INSTRUCTIONS FOR THE TASK. Copy out the lines below word for word, omitting the pictures.

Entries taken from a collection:
=======
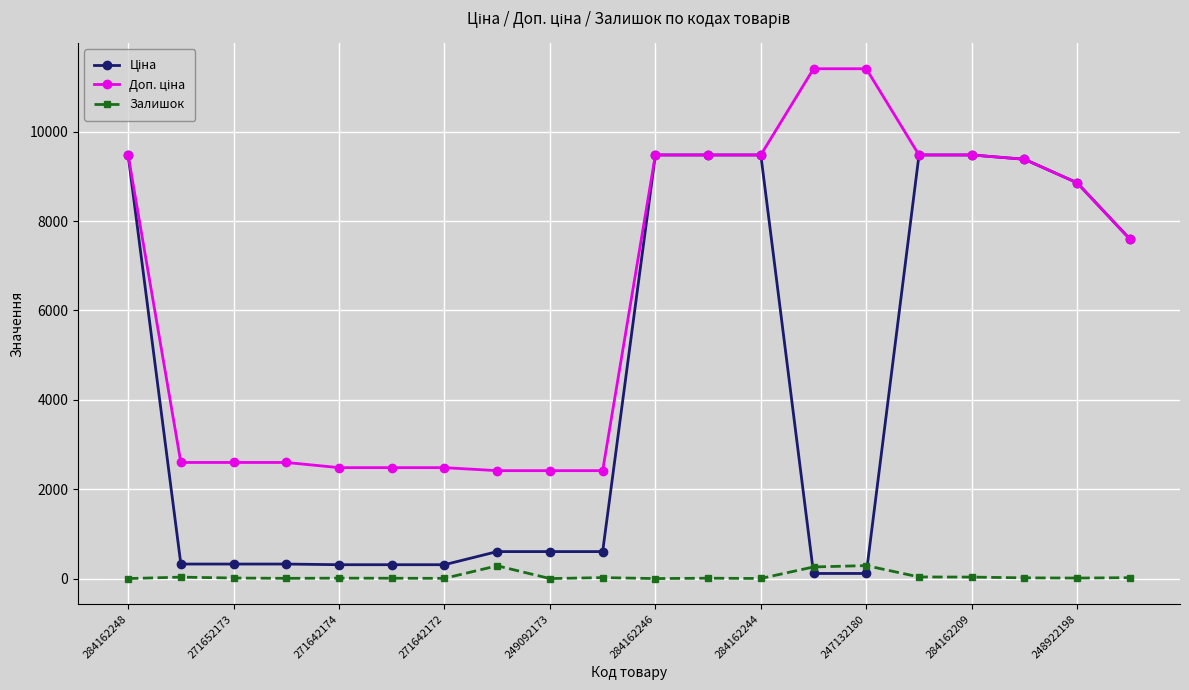

What is the sum of all Залишок values?

1053.0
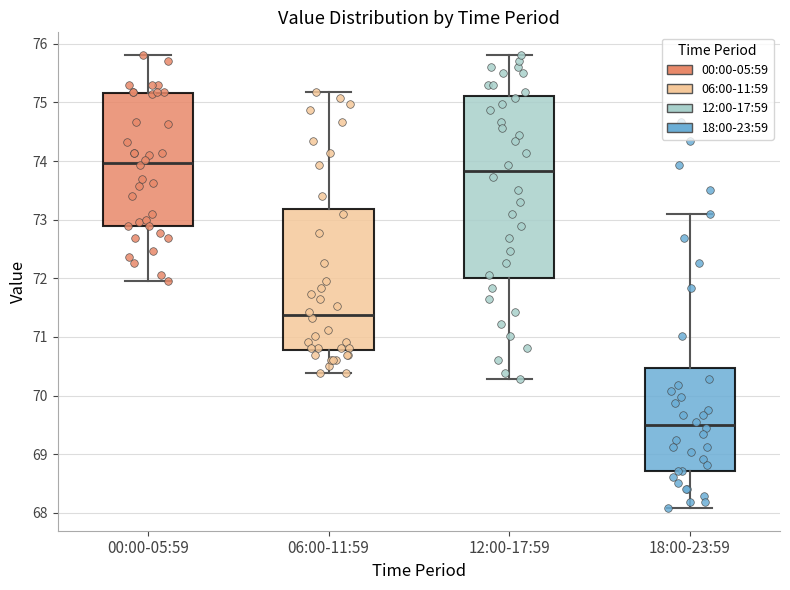

Which box is the tallest, from its lower edge to its upper edge?

12:00-17:59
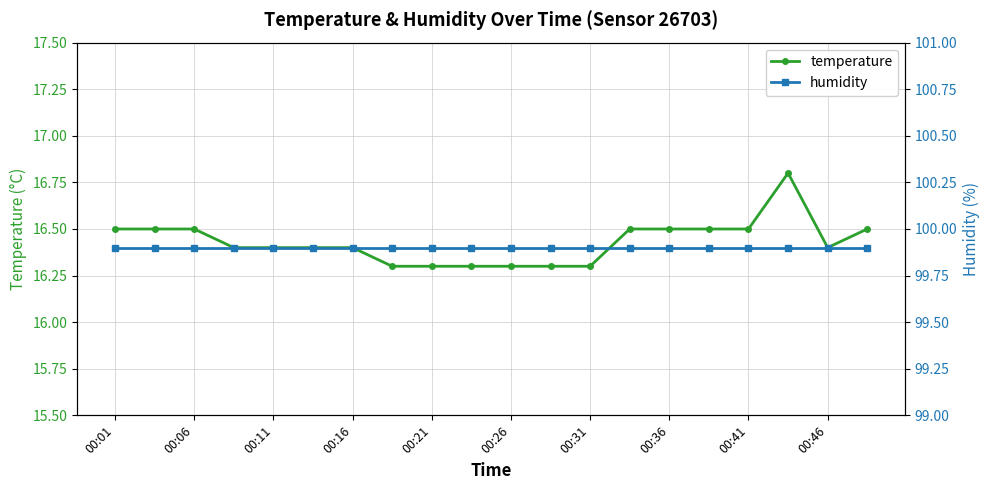

At which category is the sum across all series the highest?

17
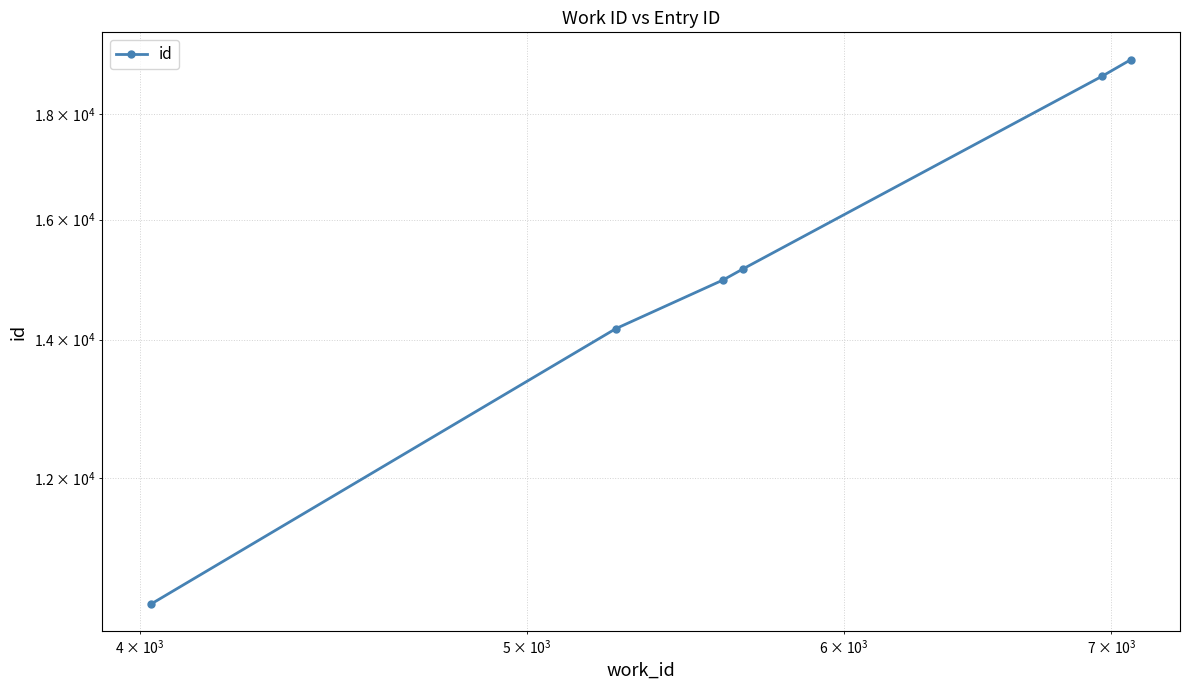

What is the average value?

15436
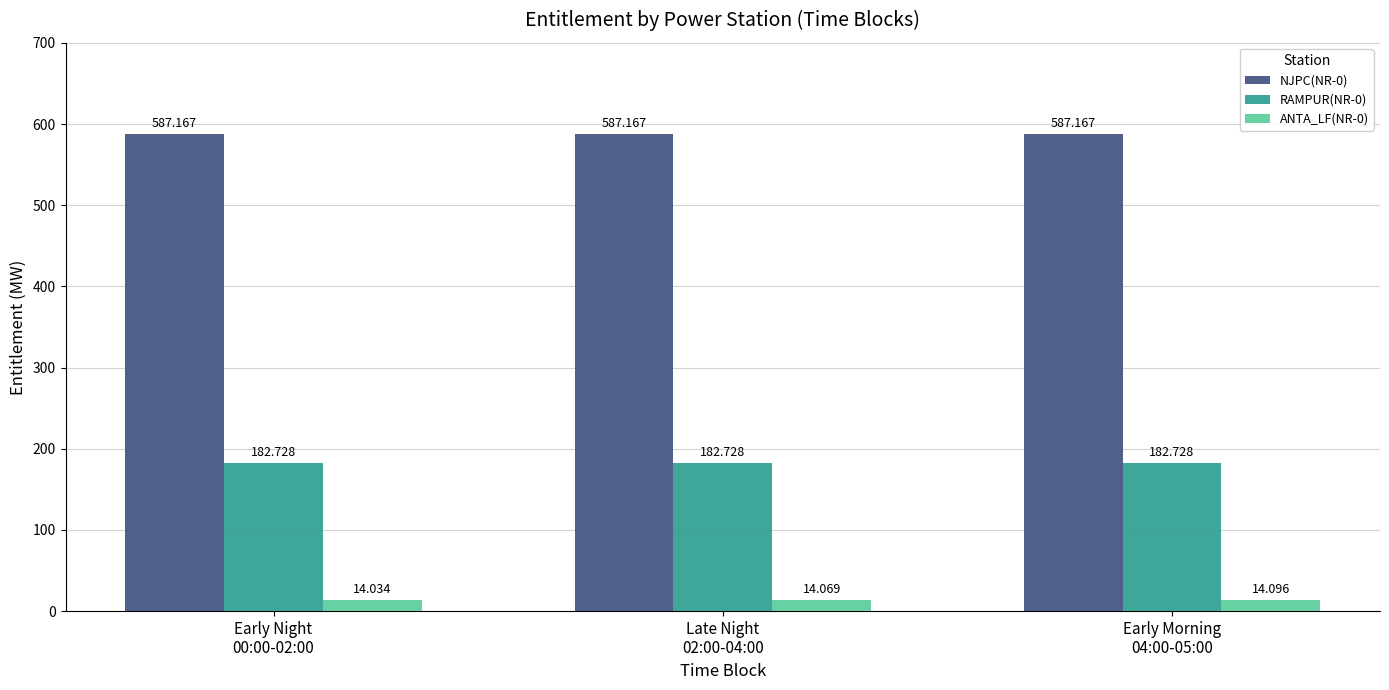

Is it true that RAMPUR(NR-0) equals 182.7 at Early Morning
04:00-05:00?

True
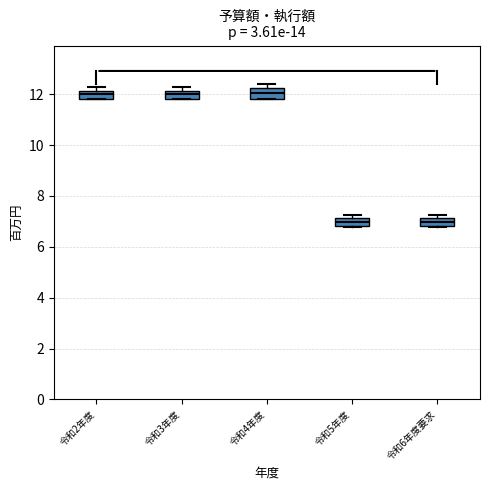

Where is the lower edge of the box for 令和2年度 on the y-axis? The values are not printed on the chart, so give them approximately, as read against the axis.

11.8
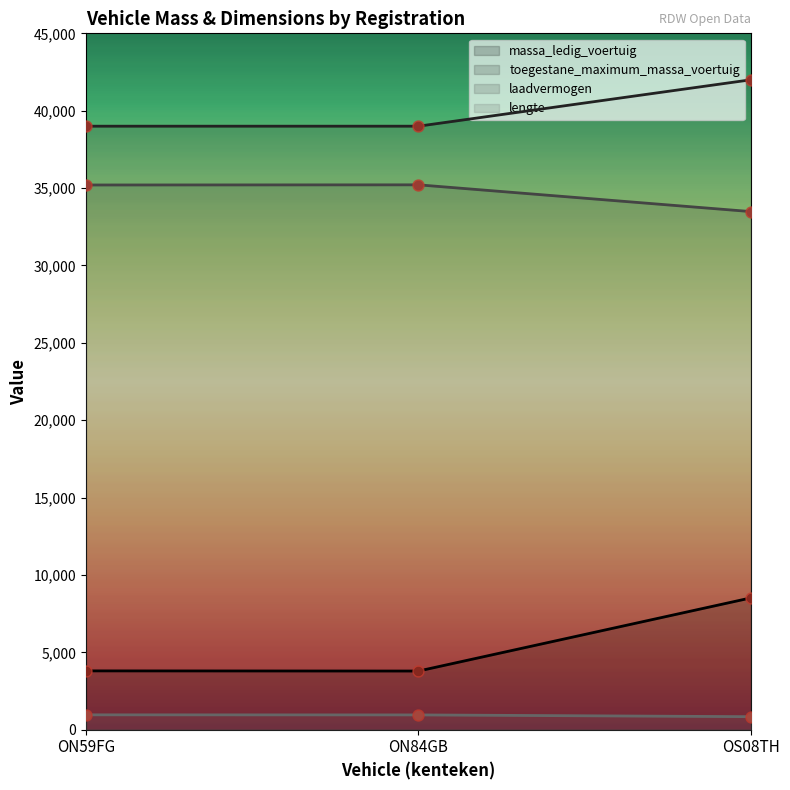

Which category has the lowest value in the toegestane_maximum_massa_voertuig series?

ON59FG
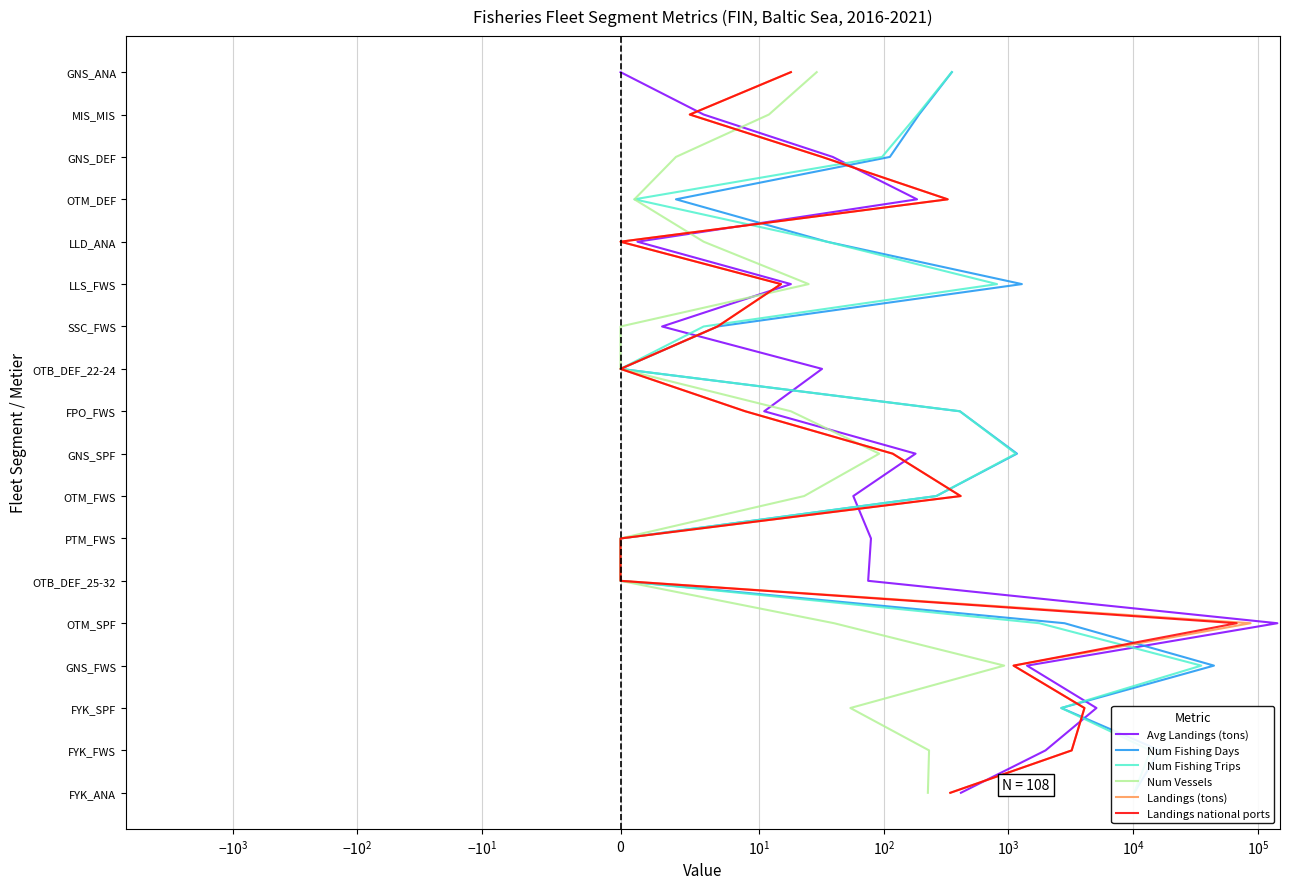

How many lines are shown in the chart?

6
=======
REPLY.
What is the sum of all Залишок values?

1053.0

Which box is the tallest, from its lower edge to its upper edge?

12:00-17:59

At which category is the sum across all series the highest?

17

What is the average value?

15436

Is it true that RAMPUR(NR-0) equals 182.7 at Early Morning
04:00-05:00?

True

Where is the lower edge of the box for 令和2年度 on the y-axis? The values are not printed on the chart, so give them approximately, as read against the axis.

11.8

Which category has the lowest value in the toegestane_maximum_massa_voertuig series?

ON59FG

How many lines are shown in the chart?

6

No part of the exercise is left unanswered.